Near-Future Laboratory colleague Julian Bleecker wrote an important piece about manufacturing (as part of the Share Festival Catalog 2008):
"First, we’re not talking about manufacturing (...) Manufacturing evokes cavernous, cold, awesomely huge assembly lines with scales all out of proportion to the experiences of mere mortals. (...) If anything, we’re talking about a kind of materialization of ideas. Slick connections between an your imagination, a circuit board and a 3D printer. It’s artful for its scale and personalization. Small-scale, passionate, individual ideas made material. (...) The sad consequences of manufacturing’s scale is that it defaults to the least common denominator. (...) True customization means materializing one’s own designs, one’s own imagination. This is where we begin. (...) What makes it worth talking about is that it is the power of creation that manufacturing is able to achieve, but done at an entirely different scale - quicker, cheaper, individually, with fewer intermediaries and fewer incumberances. (...) The “manufacturing process” is a kind of extended sketching activity. Ideas are first expressed informally, perhaps with a simple “wouldn’t it be cool if..?” question at a moment of inspiration."

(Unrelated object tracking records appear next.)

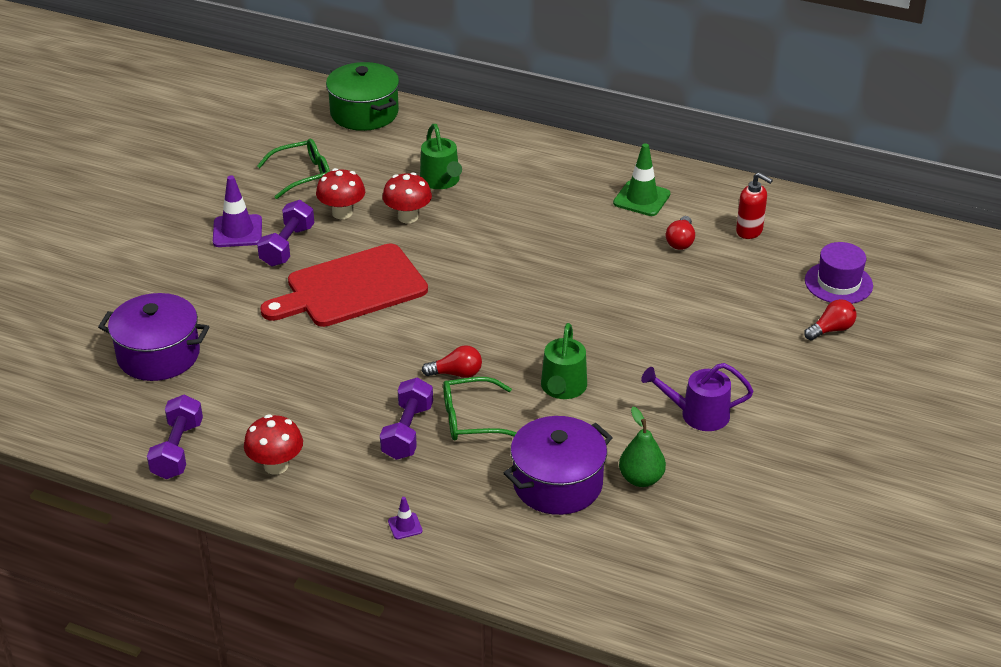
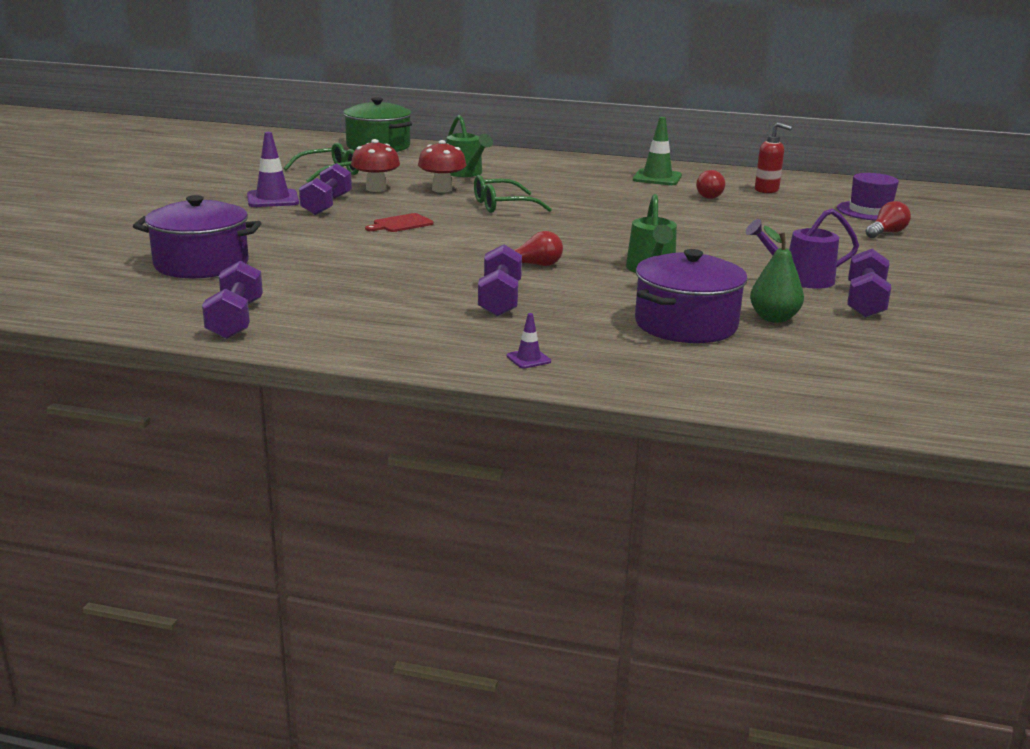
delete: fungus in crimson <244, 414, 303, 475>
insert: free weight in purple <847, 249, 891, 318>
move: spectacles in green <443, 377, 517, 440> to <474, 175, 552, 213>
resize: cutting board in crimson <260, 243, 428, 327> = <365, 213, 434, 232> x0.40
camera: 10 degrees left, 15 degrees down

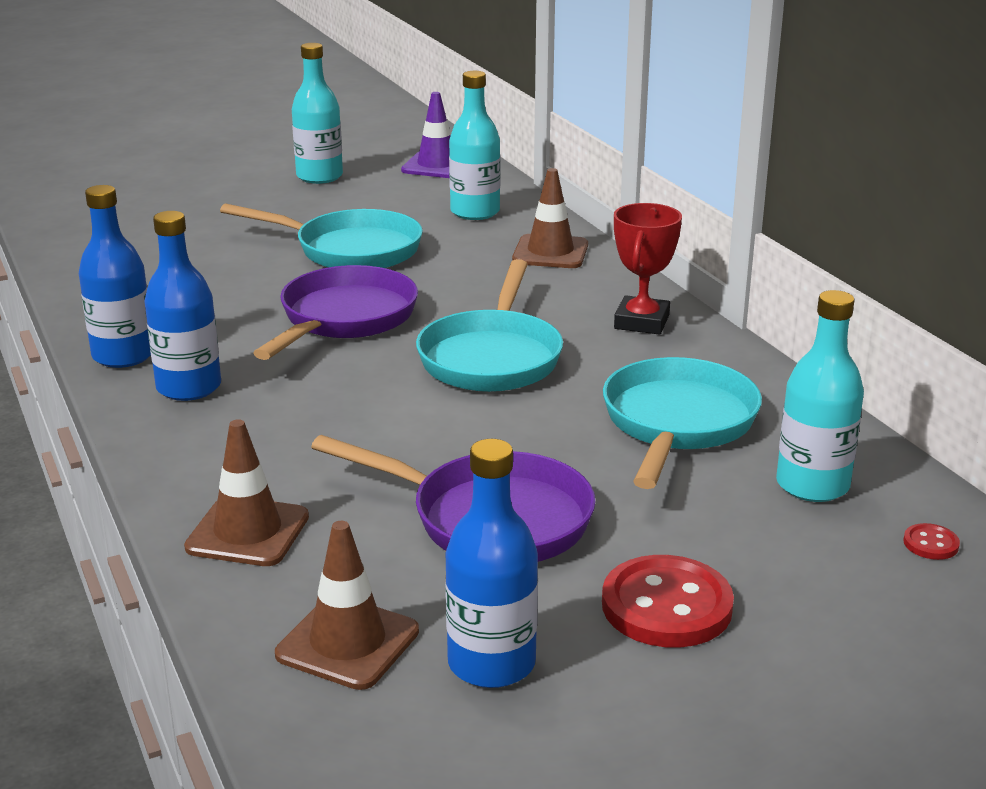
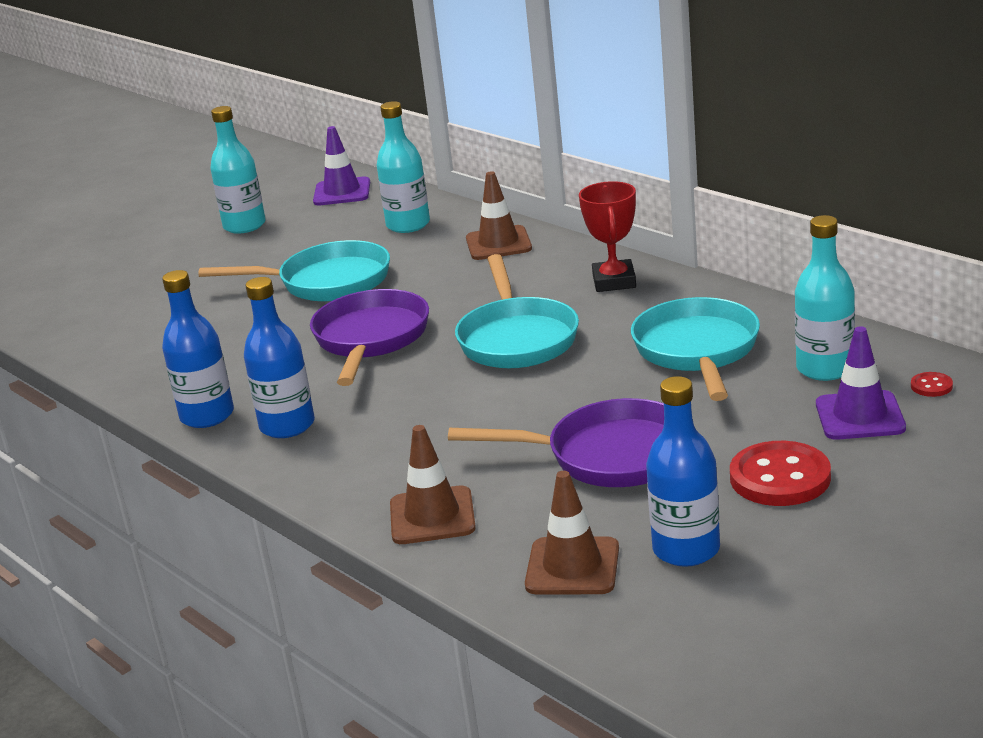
insert: road cone in purple <816, 326, 906, 440>
camera: 15 degrees left, 0 degrees up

And why this is important to interaction design:
"these expressive objects form their interactivity around physical actions that may include the Nabaztag’s articulating rabbit-like ears, or Clocky the coy alarm clocks that roll away when you try to hit the snooze button, or Maywa Denki’s punch-drunk dancing BitMan character. These are distinct kinds of digital objects that mix physical space, digital technology and design. (...) The weak signals suggest kinds of design-art-technology that are growing tired of the screen. (...) What is emerging is an ability to make your own stuff - not just “skinning” your mobile or modding an MP3 player. Materializing ideas is about making your own - “whatever” - unanticipated, unknow, visionary, expressive things. It is not a manufacturing process"
Why do I blog this? some important points here about why manufacturing is important, what is is and what does that mean for human practices. This is relevant at a time where hardware fabrication and manufacturing has been left over to south asian countries and that we should not give away our effort to build concrete things (and do only so called "virtual" building).